As for Mrs. Cooper, Max Barton and the rest
of Tom's patients none see their subplots through to completion, as instead
Amy gets her dream job forty minutes down the road, Tom finds a permanent place
in Joe's practise, peripheral figures of little importance stop being
unreasonable for reasons that are not explained, Perdy betrays her age with a
series of statements that belie even her claims at being a realistic human and
Tom and Amy are married at the local church, watched on by all, who have
returned from wherever they were for a painfully elongated final chapter. What
about old Doctor Joe's casebooks that Amy was transcribing for the majority of
the story? Well remembered, but that plot-point is entirely abandoned by the author, as her
heroine already has everything she ever wanted, except the love of her clearly
quite discerning parents. There we leave the small world of Amy Rivers and Tom
Ashby, little Perdy and their new puppy, Buster Two, safe in the knowledge
their family will be strong, loving and constantly baking. We assume the
assortment of secondary characters will sort themselves out and even if they
don't they were never significant anyhow.
Neurosurgeon...
and Mum! certainly delivers on both love and medicine. First, at its gooey
centre, is a Cherish Romance, where a put-upon loner and a single parent find
strength through the other's encouragement and warm eyes. There is no sense of
conflict between the pair, no obstacle to overcome, only the need for time to
heal wounds and allow affection to grow. With two characters unsure of their
futures Hardy proved herself unable to conjure the most minor of difficulties, and quickly
resolved to watching her couple fall in love, always knowing there were
diseases and injuries to distract the reader from noticing the complete lack of
narrative twists. Anyone with the merest experience of living will be able to
relate to a good Medical™ as it brings together two favourite
conversational topics, gossip and health. Naturally, from a technical standpoint the book is unreadable drivel because of its anaemic plotting,
weak characterisation, interminable dialogue and a sloppy prose style.

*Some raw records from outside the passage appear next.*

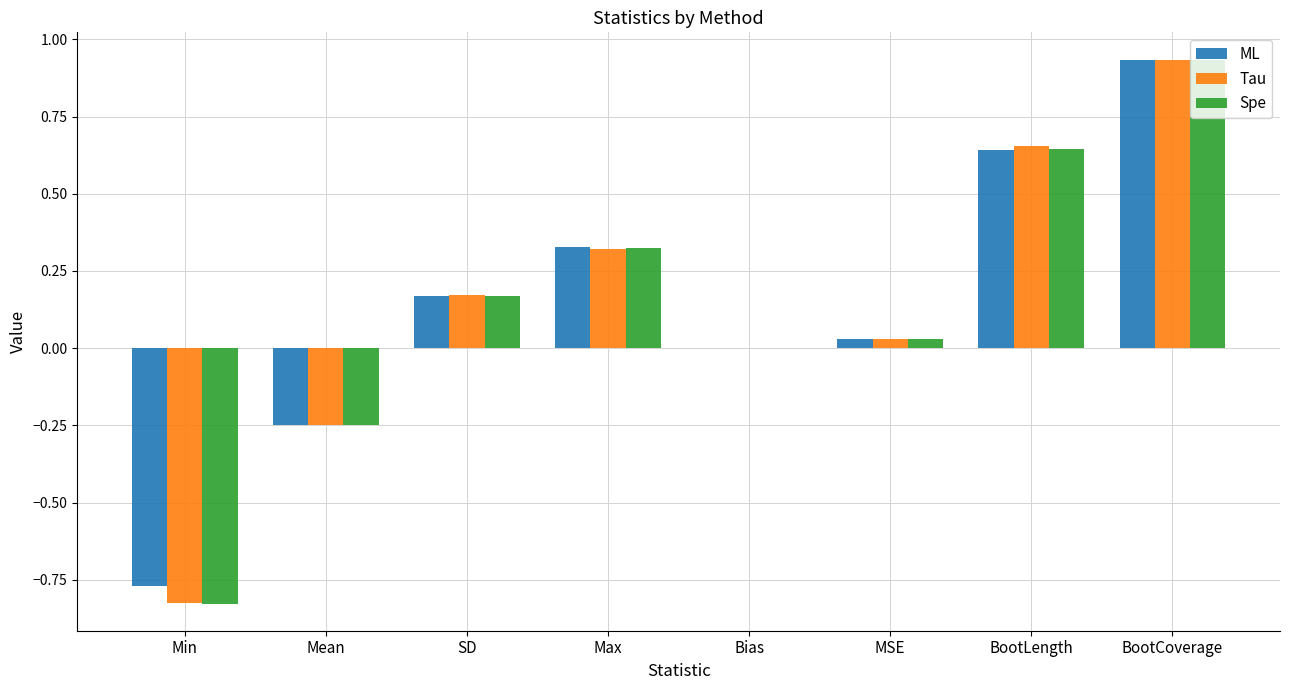

Between Max and BootLength, which series saw the biggest shift?

Tau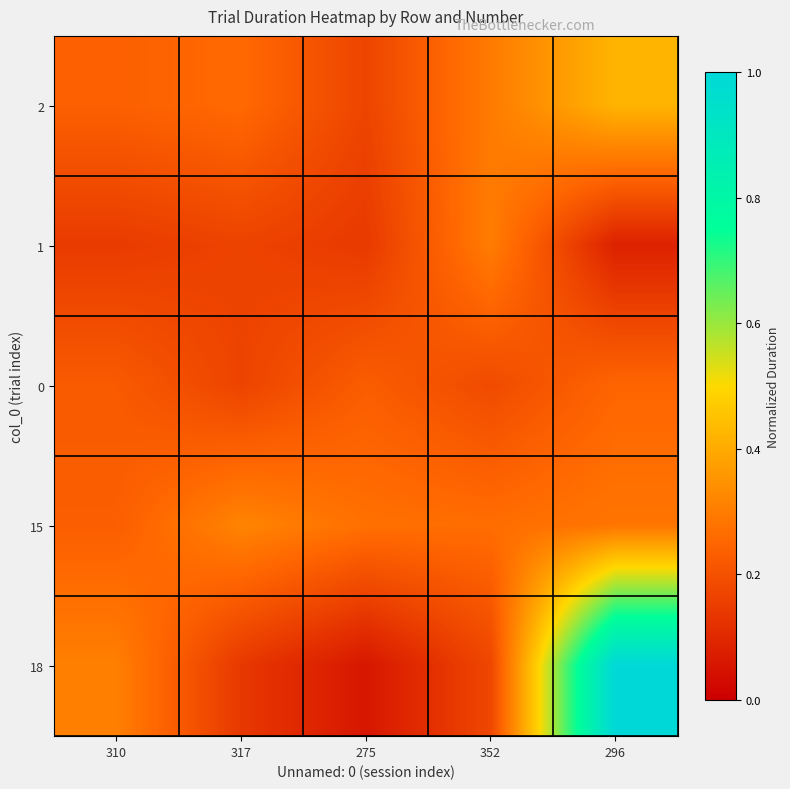

Reading right to left, extract all data points from this chart.

2: 296=0.4	352=0.3	275=0.2	317=0.3	310=0.2
1: 296=0.1	352=0.3	275=0.1	317=0.2	310=0.1
0: 296=0.2	352=0.2	275=0.2	317=0.2	310=0.2
15: 296=0.3	352=0.3	275=0.3	317=0.3	310=0.2
18: 296=1.0	352=0.2	275=0.1	317=0.1	310=0.3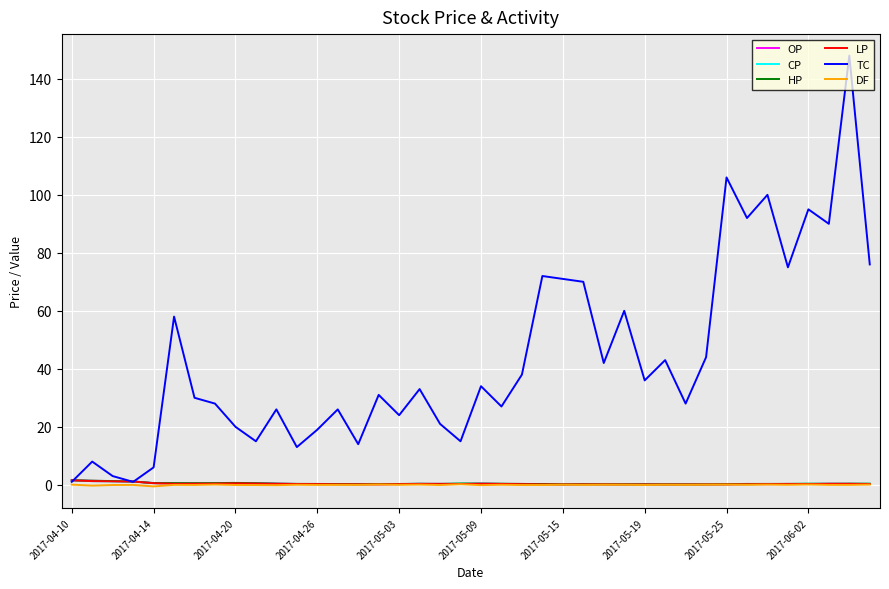

Which series has the largest total across all categories?

TC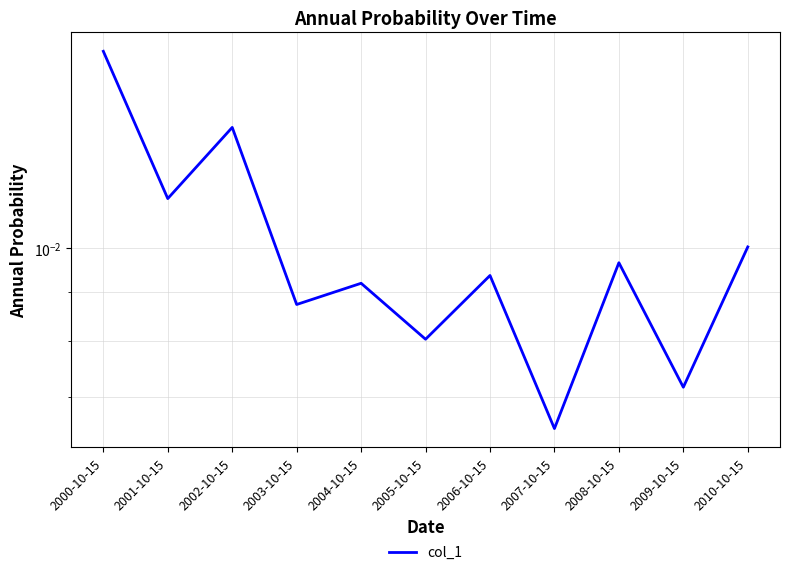

What is the label of the 7th point from the left?

2006-10-15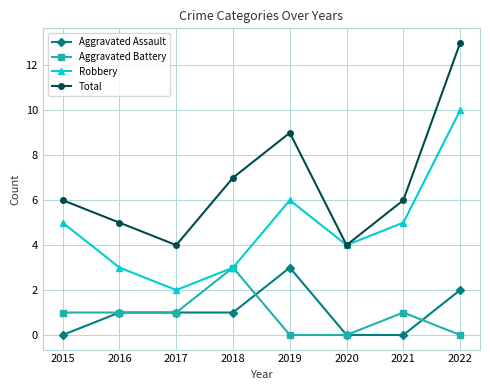

The Aggravated Battery series shows 1 at 2016. True or false?

True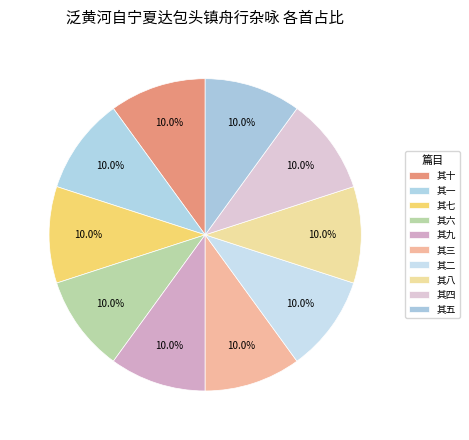

What is the smallest slice in the pie chart?

其一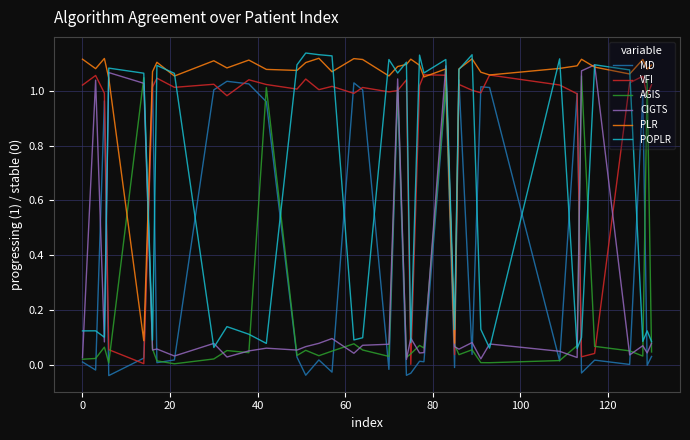

True or false: CIGTS and MD cross at least once.

True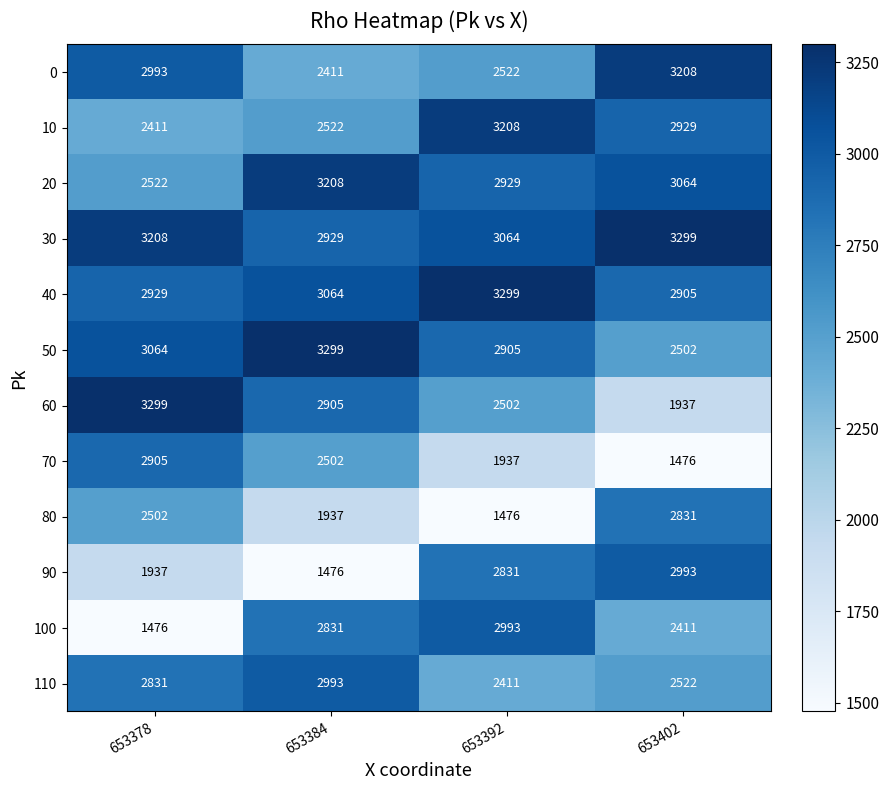

What is the lowest value of the 0 series?

2411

Nevertheless, the demands of the subgenre could be found responsible for this.
Hardy places emphasis on Amy's rehabilitation where she regains her
self-confidence from Tom's support. This works in regards to Mrs. Cooper, who
has two thankless scenes of listening to surgical jargon, but Hardy quickly
hedges her bets by introducing numerous other ailments and old people. This
creates a series of disparate elements, as while Tom treats patients his
career has little to do with his emotional growth as a lover and a father.
Perdy's development was thoughtlessly arrested to the point where the book
would have been better off without her, but this flaw was consistent with all of
Neurosurgeon... and Mum! to the point where it did not need to be told.